» YOUR OBJECTIVE:
Exactly the lines below from the one with "M 804,646 L" up to and including the one with "M 318,572 L 322,544" make up the answer, with nothing else added.

⁂

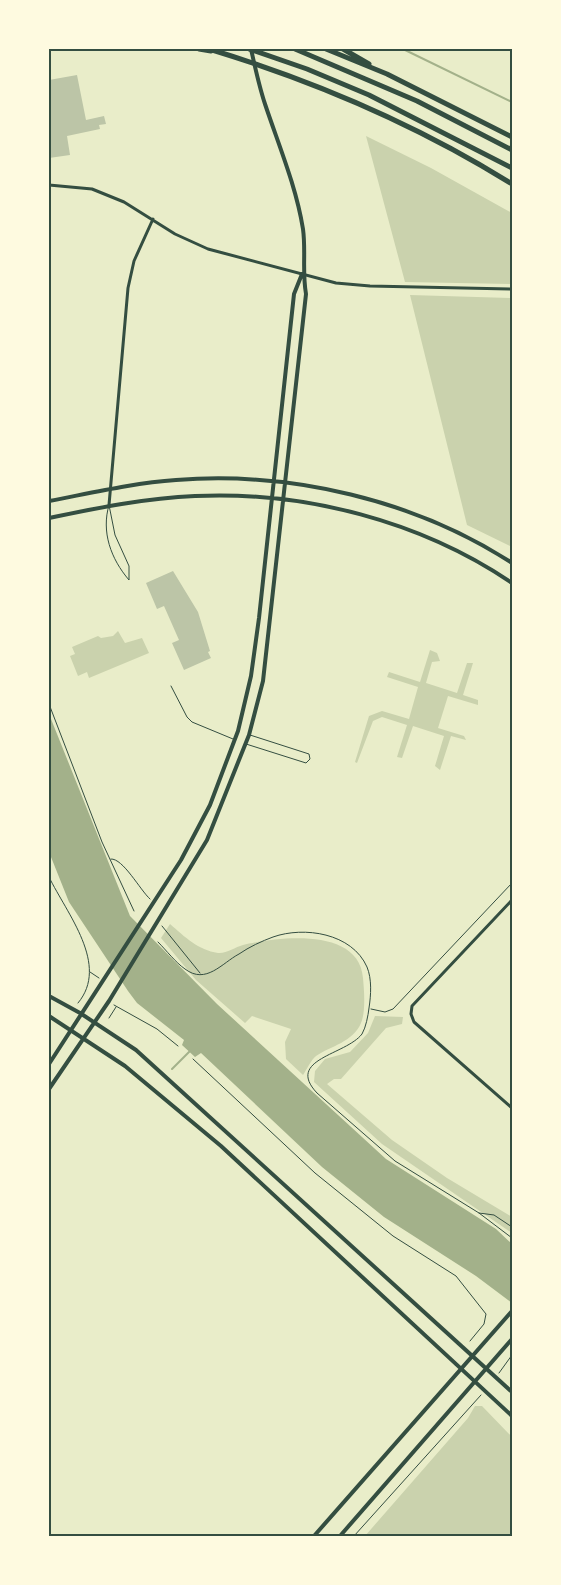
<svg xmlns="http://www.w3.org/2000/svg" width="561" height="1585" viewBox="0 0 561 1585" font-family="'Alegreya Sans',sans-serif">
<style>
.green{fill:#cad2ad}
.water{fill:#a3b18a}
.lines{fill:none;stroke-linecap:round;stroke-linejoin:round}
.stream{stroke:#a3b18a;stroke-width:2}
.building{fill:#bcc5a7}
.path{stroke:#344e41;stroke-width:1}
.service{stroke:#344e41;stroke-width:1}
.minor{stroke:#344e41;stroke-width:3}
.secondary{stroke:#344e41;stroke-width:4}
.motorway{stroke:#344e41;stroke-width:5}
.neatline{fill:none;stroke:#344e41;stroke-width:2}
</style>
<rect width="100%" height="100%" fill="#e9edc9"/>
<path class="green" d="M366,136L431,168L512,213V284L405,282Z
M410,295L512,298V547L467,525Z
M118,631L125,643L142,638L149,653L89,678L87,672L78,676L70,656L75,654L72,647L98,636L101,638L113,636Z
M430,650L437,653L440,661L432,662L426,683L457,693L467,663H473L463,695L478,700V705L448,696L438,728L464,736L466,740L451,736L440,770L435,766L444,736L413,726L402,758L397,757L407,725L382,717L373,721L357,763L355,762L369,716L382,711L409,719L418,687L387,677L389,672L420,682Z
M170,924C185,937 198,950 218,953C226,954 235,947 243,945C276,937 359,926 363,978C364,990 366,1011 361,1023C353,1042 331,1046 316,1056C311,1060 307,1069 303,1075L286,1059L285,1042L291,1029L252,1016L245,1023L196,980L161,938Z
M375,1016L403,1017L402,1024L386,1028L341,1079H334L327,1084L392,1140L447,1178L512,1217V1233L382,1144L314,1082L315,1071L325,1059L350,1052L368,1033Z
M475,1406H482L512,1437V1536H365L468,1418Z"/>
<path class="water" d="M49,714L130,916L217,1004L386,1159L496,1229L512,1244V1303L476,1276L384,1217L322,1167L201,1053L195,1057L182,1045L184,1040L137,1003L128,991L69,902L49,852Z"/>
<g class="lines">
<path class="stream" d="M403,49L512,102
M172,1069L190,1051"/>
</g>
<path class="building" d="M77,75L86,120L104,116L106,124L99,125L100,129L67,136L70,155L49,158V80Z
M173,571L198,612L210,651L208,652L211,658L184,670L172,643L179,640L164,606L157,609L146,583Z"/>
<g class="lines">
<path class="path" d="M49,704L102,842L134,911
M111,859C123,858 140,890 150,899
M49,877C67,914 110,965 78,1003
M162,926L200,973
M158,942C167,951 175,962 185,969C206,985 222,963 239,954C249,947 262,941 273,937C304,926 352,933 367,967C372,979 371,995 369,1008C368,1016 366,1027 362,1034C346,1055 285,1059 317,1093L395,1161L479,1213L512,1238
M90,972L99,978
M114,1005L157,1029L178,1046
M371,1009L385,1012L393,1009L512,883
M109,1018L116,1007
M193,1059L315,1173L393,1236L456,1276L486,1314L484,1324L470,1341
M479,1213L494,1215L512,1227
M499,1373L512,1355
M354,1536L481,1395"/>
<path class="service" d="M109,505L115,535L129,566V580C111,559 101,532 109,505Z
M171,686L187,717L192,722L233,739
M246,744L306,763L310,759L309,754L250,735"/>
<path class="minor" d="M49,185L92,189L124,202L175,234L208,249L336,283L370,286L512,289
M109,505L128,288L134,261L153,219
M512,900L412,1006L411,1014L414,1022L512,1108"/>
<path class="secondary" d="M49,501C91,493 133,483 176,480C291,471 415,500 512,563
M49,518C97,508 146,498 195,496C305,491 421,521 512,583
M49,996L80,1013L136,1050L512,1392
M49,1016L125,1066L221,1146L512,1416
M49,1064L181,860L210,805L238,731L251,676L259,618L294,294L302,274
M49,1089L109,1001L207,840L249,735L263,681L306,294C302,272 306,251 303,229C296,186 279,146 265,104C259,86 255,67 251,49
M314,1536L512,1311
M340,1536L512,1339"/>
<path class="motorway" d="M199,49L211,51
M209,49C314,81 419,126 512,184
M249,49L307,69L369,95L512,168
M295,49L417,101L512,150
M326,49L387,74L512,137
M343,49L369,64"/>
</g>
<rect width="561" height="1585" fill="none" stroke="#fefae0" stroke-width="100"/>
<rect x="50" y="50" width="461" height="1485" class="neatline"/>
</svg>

⁂

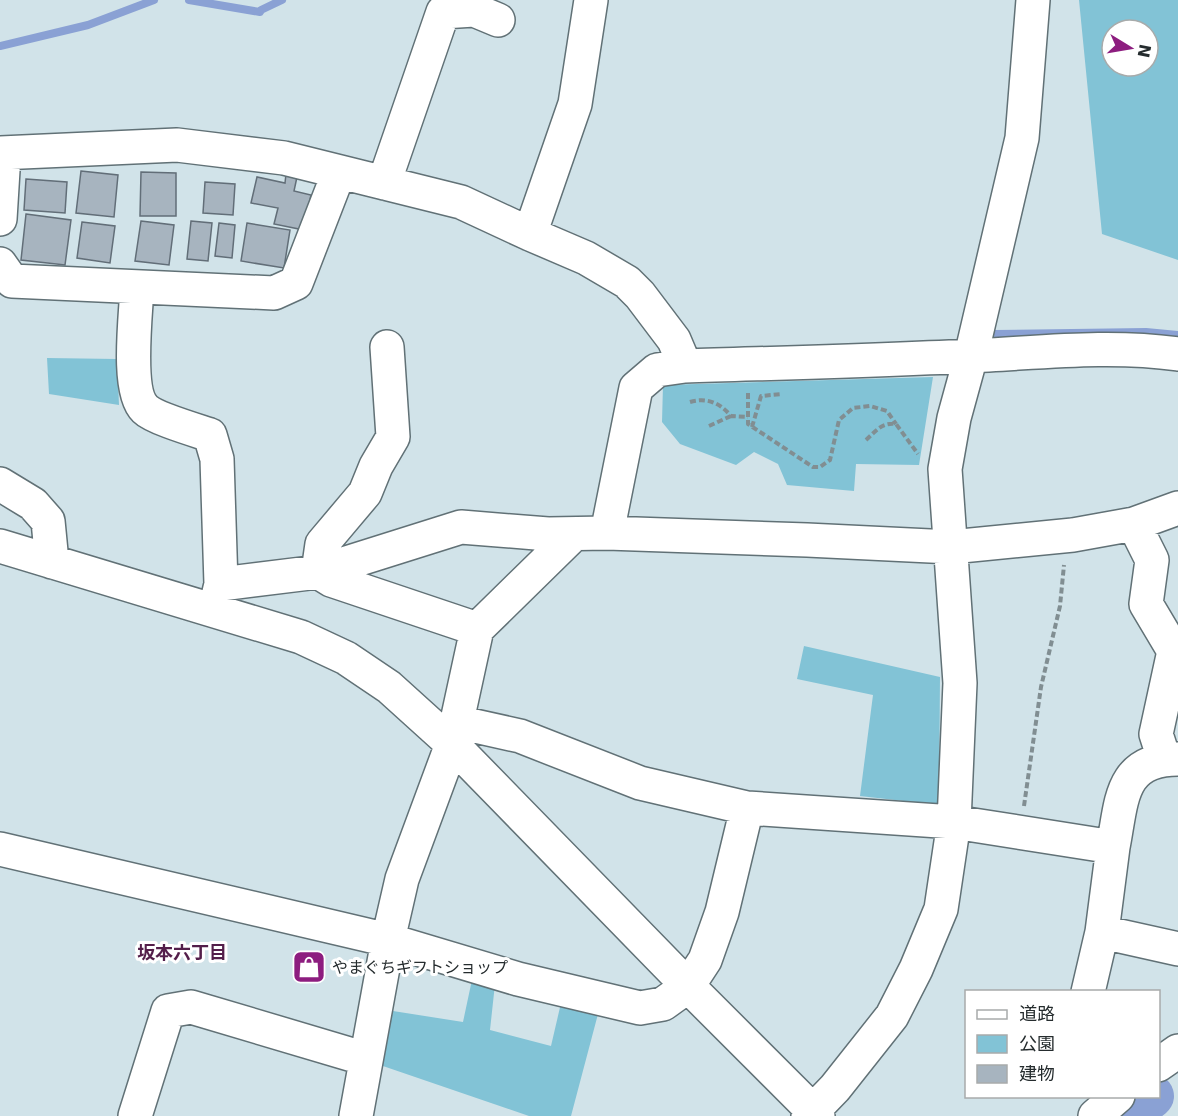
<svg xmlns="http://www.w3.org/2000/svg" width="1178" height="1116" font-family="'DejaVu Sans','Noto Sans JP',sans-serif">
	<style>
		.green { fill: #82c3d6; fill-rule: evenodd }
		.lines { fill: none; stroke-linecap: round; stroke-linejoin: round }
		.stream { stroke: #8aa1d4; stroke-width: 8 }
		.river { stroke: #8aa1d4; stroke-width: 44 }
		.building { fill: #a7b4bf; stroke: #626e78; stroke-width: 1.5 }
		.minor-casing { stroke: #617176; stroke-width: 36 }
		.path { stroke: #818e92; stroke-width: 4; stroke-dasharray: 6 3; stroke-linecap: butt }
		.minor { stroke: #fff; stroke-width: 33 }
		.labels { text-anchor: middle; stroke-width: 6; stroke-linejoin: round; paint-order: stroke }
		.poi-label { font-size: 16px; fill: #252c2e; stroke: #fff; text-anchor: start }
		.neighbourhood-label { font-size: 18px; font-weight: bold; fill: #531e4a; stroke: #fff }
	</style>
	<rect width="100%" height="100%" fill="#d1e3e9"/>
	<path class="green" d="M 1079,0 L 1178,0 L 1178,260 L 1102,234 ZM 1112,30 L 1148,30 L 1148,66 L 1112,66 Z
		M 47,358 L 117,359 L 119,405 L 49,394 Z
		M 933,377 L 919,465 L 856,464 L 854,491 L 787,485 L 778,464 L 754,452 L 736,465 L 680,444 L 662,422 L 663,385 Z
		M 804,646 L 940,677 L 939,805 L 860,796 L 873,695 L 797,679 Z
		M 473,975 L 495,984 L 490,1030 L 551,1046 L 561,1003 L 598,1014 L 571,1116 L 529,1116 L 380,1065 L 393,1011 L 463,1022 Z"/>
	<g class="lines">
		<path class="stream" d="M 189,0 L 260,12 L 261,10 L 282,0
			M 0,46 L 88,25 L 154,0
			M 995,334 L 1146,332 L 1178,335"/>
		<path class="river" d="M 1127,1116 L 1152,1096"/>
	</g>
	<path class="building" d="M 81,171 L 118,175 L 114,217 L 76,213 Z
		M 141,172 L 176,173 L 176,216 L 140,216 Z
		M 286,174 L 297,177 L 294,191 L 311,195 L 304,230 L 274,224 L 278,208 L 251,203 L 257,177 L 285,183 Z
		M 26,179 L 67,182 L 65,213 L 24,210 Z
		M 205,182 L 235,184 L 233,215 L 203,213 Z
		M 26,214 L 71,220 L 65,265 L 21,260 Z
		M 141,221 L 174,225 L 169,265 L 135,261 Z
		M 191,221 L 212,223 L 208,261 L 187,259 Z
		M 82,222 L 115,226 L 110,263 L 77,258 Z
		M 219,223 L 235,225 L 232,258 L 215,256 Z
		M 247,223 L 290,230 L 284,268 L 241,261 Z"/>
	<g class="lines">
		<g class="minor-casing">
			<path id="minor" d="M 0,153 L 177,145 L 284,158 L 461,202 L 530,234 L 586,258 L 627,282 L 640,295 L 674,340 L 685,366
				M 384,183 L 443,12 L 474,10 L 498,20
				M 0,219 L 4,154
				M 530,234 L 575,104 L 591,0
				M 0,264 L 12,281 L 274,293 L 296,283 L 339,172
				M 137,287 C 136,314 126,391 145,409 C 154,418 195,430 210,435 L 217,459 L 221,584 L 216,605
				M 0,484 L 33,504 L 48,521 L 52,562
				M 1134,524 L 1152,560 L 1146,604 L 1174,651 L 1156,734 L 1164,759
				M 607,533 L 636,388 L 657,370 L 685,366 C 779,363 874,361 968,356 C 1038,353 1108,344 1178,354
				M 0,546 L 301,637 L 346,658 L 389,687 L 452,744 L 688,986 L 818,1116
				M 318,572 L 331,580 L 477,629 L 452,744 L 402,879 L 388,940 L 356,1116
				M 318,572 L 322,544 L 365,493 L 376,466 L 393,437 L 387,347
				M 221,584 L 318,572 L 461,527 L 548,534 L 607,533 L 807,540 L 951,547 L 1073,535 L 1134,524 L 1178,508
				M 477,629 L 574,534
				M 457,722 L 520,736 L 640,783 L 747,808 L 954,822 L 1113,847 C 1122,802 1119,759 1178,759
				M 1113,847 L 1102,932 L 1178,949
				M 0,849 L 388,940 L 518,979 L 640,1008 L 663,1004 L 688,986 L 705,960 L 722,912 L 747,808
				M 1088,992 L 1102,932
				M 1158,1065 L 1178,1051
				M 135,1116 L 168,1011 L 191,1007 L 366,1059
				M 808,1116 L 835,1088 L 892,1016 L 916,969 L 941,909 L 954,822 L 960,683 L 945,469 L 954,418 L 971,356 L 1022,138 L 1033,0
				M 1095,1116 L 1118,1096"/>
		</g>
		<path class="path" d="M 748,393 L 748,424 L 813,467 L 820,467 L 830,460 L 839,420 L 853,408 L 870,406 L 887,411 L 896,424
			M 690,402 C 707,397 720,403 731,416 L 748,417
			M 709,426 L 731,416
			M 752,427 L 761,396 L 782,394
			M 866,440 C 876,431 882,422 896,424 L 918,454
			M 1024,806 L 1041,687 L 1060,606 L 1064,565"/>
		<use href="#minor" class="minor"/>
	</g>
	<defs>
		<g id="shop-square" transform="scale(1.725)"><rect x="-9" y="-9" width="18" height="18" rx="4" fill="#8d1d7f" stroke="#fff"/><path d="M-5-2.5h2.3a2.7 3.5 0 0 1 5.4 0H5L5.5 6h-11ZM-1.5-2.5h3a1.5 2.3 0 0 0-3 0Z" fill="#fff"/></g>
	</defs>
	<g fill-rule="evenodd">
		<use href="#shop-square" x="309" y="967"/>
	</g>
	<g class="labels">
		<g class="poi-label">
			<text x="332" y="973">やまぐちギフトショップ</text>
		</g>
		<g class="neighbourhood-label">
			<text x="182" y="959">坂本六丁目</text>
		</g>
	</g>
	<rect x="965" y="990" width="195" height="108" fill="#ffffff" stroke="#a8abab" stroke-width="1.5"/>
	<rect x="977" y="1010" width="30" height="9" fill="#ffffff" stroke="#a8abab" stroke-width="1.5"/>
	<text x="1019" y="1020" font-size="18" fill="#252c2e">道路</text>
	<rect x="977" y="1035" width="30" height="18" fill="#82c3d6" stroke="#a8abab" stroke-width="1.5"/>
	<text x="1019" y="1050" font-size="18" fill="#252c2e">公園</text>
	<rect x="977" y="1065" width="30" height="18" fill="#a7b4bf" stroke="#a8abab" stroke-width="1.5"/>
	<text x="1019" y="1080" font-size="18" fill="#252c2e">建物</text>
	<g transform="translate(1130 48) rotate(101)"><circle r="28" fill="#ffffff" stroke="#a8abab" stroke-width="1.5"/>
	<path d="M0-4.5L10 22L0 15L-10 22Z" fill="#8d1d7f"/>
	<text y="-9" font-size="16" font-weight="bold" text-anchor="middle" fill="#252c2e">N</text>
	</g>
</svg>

⁂

» RESPONSE BELOW:
		M 804,646 L 940,677 L 939,805 L 860,796 L 873,695 L 797,679 Z
		M 473,975 L 495,984 L 490,1030 L 551,1046 L 561,1003 L 598,1014 L 571,1116 L 529,1116 L 380,1065 L 393,1011 L 463,1022 Z"/>
	<g class="lines">
		<path class="stream" d="M 189,0 L 260,12 L 261,10 L 282,0
			M 0,46 L 88,25 L 154,0
			M 995,334 L 1146,332 L 1178,335"/>
		<path class="river" d="M 1127,1116 L 1152,1096"/>
	</g>
	<path class="building" d="M 81,171 L 118,175 L 114,217 L 76,213 Z
		M 141,172 L 176,173 L 176,216 L 140,216 Z
		M 286,174 L 297,177 L 294,191 L 311,195 L 304,230 L 274,224 L 278,208 L 251,203 L 257,177 L 285,183 Z
		M 26,179 L 67,182 L 65,213 L 24,210 Z
		M 205,182 L 235,184 L 233,215 L 203,213 Z
		M 26,214 L 71,220 L 65,265 L 21,260 Z
		M 141,221 L 174,225 L 169,265 L 135,261 Z
		M 191,221 L 212,223 L 208,261 L 187,259 Z
		M 82,222 L 115,226 L 110,263 L 77,258 Z
		M 219,223 L 235,225 L 232,258 L 215,256 Z
		M 247,223 L 290,230 L 284,268 L 241,261 Z"/>
	<g class="lines">
		<g class="minor-casing">
			<path id="minor" d="M 0,153 L 177,145 L 284,158 L 461,202 L 530,234 L 586,258 L 627,282 L 640,295 L 674,340 L 685,366
				M 384,183 L 443,12 L 474,10 L 498,20
				M 0,219 L 4,154
				M 530,234 L 575,104 L 591,0
				M 0,264 L 12,281 L 274,293 L 296,283 L 339,172
				M 137,287 C 136,314 126,391 145,409 C 154,418 195,430 210,435 L 217,459 L 221,584 L 216,605
				M 0,484 L 33,504 L 48,521 L 52,562
				M 1134,524 L 1152,560 L 1146,604 L 1174,651 L 1156,734 L 1164,759
				M 607,533 L 636,388 L 657,370 L 685,366 C 779,363 874,361 968,356 C 1038,353 1108,344 1178,354
				M 0,546 L 301,637 L 346,658 L 389,687 L 452,744 L 688,986 L 818,1116
				M 318,572 L 331,580 L 477,629 L 452,744 L 402,879 L 388,940 L 356,1116
				M 318,572 L 322,544 L 365,493 L 376,466 L 393,437 L 387,347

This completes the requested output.